Dataset extract Block Start
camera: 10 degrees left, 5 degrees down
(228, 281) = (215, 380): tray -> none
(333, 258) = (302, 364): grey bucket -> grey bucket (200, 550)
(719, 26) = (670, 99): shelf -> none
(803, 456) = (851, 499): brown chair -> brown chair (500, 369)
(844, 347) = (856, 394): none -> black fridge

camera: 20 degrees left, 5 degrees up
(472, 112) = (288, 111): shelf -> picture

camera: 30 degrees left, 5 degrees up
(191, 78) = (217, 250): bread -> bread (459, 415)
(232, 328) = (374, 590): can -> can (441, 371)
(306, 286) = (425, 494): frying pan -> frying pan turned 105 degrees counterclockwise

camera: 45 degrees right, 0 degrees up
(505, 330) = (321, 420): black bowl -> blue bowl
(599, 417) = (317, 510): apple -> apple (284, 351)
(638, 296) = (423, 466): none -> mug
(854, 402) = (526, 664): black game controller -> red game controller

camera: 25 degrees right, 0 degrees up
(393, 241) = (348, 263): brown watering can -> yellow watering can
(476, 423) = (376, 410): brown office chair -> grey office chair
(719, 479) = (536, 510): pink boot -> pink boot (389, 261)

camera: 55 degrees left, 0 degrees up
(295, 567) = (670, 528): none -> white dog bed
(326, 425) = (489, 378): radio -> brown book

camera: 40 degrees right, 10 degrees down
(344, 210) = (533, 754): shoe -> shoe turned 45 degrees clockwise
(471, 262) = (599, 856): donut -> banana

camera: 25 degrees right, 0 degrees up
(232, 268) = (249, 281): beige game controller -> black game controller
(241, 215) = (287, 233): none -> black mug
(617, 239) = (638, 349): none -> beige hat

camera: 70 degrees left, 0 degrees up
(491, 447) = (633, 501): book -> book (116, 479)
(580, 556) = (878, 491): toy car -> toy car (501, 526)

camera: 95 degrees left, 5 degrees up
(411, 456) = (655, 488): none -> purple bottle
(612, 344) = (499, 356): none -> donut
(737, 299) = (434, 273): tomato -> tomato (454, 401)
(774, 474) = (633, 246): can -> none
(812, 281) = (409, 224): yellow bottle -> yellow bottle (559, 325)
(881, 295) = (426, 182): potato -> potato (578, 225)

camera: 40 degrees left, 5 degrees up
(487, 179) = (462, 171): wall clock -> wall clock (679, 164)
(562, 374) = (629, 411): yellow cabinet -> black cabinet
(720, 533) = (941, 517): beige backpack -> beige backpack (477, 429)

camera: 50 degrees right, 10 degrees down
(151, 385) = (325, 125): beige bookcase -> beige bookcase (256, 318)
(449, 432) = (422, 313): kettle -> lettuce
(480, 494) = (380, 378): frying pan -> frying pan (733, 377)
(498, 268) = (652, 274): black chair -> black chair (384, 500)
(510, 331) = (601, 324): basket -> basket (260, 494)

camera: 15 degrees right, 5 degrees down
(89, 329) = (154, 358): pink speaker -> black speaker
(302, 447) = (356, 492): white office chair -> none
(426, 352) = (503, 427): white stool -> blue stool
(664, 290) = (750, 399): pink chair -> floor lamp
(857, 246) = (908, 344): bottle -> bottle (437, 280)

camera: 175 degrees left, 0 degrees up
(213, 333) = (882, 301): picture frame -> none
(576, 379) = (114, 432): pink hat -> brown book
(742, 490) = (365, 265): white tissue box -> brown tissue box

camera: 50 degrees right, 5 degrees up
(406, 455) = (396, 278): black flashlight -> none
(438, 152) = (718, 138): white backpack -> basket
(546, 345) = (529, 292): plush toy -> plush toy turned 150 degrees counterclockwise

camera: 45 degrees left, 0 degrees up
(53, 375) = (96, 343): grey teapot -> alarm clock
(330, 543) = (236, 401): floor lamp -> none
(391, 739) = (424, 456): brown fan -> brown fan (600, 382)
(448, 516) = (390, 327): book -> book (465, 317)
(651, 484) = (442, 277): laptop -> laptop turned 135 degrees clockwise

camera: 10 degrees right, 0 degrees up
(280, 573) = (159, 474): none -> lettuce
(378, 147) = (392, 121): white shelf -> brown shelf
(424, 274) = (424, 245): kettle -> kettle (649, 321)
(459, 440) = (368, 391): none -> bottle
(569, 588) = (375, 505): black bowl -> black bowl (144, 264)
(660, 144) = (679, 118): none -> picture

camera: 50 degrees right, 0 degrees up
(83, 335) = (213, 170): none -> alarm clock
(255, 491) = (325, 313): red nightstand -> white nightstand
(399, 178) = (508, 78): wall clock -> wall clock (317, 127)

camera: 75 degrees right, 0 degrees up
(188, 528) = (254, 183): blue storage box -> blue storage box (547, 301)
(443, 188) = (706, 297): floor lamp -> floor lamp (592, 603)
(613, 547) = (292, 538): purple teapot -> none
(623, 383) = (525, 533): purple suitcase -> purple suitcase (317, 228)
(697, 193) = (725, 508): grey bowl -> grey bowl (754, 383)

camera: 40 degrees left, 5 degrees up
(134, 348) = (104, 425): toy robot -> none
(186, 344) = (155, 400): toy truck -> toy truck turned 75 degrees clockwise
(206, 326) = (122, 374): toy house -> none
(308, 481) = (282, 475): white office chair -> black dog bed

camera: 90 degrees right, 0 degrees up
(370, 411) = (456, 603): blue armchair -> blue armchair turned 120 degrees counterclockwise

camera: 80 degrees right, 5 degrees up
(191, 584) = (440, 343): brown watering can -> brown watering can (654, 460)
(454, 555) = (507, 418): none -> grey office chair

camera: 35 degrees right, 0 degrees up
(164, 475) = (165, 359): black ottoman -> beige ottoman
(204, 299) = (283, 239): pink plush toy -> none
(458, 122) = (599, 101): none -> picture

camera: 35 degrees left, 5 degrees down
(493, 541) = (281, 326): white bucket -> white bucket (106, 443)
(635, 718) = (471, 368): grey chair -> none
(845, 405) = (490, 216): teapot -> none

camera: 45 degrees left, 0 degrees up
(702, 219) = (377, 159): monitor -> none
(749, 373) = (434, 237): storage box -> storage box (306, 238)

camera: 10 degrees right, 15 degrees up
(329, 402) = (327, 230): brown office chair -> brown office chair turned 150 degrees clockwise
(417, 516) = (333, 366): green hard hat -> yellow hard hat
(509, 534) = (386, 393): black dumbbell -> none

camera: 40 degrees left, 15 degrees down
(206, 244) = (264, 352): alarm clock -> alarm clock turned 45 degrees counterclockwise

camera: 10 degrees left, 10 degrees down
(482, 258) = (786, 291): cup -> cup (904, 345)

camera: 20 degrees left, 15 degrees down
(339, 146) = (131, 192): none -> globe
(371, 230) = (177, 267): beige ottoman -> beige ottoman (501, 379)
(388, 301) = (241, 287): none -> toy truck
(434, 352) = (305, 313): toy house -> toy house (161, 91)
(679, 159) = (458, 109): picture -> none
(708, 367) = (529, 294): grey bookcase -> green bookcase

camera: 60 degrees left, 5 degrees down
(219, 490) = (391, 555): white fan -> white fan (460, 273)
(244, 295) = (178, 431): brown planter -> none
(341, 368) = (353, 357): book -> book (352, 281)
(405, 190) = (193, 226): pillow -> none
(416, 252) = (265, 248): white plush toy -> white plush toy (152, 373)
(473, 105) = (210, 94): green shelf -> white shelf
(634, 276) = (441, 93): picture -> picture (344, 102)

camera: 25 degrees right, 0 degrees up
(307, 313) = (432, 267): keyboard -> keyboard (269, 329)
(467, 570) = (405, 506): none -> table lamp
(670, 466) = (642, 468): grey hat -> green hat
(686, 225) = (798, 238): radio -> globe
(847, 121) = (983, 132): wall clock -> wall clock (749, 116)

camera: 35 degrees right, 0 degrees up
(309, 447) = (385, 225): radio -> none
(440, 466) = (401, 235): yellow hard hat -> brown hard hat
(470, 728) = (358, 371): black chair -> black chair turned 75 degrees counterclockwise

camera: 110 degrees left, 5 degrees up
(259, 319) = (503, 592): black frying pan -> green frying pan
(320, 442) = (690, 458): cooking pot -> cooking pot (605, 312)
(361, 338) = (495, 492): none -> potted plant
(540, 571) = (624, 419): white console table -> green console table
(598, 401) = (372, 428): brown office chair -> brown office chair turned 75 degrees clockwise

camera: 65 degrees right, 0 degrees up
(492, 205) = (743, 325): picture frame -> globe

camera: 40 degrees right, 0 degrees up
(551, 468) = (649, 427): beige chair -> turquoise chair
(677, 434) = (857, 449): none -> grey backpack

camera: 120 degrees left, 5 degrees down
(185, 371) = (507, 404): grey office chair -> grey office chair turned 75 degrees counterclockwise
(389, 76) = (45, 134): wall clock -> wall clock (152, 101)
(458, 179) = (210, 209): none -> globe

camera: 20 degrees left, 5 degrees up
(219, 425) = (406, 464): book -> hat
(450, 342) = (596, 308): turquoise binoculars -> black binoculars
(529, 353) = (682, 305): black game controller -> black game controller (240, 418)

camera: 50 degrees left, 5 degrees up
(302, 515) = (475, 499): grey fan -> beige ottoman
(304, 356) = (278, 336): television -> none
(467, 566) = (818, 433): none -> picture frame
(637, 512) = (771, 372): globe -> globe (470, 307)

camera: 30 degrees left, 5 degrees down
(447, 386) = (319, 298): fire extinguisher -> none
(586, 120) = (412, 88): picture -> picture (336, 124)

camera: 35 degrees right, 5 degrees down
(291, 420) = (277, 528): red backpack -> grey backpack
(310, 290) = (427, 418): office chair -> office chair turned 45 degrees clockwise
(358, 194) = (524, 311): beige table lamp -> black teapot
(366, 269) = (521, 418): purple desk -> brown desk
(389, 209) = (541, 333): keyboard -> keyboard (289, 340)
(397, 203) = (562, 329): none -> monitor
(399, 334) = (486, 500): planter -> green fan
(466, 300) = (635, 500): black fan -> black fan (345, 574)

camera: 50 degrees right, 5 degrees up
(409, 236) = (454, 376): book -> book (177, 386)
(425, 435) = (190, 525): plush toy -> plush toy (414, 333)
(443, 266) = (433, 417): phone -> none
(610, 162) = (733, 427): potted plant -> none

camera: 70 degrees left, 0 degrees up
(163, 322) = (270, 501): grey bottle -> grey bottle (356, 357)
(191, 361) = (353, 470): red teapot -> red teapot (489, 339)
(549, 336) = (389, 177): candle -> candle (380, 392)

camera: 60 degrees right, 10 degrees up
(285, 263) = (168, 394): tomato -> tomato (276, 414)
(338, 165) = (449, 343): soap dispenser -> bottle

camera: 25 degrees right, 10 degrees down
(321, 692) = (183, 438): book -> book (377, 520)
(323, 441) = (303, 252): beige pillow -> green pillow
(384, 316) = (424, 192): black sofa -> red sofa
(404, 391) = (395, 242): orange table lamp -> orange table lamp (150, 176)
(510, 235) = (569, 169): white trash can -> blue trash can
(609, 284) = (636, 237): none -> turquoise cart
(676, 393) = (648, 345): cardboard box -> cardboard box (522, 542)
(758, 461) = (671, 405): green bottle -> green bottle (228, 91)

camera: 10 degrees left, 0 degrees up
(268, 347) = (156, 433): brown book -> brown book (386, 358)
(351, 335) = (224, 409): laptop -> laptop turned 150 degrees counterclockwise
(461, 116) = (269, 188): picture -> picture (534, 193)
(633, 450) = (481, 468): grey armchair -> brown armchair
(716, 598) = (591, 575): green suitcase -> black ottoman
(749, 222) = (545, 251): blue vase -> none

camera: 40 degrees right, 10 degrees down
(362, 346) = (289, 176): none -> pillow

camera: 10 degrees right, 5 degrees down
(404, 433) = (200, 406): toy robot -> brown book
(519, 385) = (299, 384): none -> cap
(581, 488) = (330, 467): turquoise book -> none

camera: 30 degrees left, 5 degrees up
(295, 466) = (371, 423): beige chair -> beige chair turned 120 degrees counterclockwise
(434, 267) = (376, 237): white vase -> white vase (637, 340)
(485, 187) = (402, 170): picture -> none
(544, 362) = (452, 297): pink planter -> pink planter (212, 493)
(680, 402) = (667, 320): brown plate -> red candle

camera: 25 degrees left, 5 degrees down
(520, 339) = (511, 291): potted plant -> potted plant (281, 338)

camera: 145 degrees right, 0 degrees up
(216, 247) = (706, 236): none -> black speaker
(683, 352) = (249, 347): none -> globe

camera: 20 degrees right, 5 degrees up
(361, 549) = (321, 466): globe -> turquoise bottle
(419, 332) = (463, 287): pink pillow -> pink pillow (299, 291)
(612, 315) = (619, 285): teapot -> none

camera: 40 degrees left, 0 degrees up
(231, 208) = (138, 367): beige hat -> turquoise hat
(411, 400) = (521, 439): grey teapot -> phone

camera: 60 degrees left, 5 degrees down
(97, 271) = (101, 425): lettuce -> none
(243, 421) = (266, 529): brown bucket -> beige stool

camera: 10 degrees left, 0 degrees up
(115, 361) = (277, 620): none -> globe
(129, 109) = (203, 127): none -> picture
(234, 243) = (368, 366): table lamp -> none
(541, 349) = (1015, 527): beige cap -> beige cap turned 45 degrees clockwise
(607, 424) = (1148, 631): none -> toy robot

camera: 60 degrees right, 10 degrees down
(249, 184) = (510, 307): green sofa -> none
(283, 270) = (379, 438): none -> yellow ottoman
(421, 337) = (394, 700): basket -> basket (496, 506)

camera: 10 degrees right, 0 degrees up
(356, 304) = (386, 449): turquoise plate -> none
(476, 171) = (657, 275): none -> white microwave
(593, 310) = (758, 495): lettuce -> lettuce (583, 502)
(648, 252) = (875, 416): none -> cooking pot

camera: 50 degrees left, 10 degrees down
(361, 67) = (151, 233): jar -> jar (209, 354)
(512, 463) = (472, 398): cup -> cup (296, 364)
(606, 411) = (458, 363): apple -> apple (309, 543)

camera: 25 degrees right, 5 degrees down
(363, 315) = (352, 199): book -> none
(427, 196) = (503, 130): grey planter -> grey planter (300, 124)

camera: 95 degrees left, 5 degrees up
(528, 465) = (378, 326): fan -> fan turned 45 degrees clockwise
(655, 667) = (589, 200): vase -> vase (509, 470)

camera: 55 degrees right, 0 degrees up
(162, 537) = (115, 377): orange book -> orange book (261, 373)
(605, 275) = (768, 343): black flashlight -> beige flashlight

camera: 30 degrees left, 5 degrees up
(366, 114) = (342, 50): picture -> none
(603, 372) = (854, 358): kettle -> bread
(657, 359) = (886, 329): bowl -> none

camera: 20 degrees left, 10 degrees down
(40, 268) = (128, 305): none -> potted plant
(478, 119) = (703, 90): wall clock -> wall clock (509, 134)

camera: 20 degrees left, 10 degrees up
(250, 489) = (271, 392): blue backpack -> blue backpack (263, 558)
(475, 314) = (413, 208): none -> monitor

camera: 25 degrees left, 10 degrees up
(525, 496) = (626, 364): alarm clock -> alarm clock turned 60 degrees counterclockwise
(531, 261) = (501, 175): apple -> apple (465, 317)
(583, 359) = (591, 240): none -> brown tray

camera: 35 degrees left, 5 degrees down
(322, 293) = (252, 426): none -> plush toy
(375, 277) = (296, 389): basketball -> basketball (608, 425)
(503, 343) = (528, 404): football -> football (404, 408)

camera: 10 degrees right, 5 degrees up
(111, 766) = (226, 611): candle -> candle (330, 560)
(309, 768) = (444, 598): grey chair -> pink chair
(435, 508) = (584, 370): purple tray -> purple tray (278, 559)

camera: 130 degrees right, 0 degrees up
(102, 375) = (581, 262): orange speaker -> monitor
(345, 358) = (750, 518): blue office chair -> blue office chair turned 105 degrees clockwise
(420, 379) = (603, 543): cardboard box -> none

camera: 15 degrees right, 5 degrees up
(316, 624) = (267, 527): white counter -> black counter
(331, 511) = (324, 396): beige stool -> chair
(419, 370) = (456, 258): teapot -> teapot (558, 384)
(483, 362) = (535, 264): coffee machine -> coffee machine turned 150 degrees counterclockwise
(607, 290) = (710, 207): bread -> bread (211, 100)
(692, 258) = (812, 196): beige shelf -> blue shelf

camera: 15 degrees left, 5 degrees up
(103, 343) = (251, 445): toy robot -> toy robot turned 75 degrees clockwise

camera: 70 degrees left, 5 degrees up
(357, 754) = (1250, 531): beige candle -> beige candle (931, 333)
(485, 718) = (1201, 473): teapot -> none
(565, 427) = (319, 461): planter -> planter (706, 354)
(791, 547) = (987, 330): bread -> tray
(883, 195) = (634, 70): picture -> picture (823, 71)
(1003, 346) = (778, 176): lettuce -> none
Dataset extract Block End
» What you are asked to do: From the opening line of the data above through the line holding "(232, 328) = (374, 590): can", give every line again exactly as it stands.

» Reply:
camera: 10 degrees left, 5 degrees down
(228, 281) = (215, 380): tray -> none
(333, 258) = (302, 364): grey bucket -> grey bucket (200, 550)
(719, 26) = (670, 99): shelf -> none
(803, 456) = (851, 499): brown chair -> brown chair (500, 369)
(844, 347) = (856, 394): none -> black fridge

camera: 20 degrees left, 5 degrees up
(472, 112) = (288, 111): shelf -> picture

camera: 30 degrees left, 5 degrees up
(191, 78) = (217, 250): bread -> bread (459, 415)
(232, 328) = (374, 590): can -> can (441, 371)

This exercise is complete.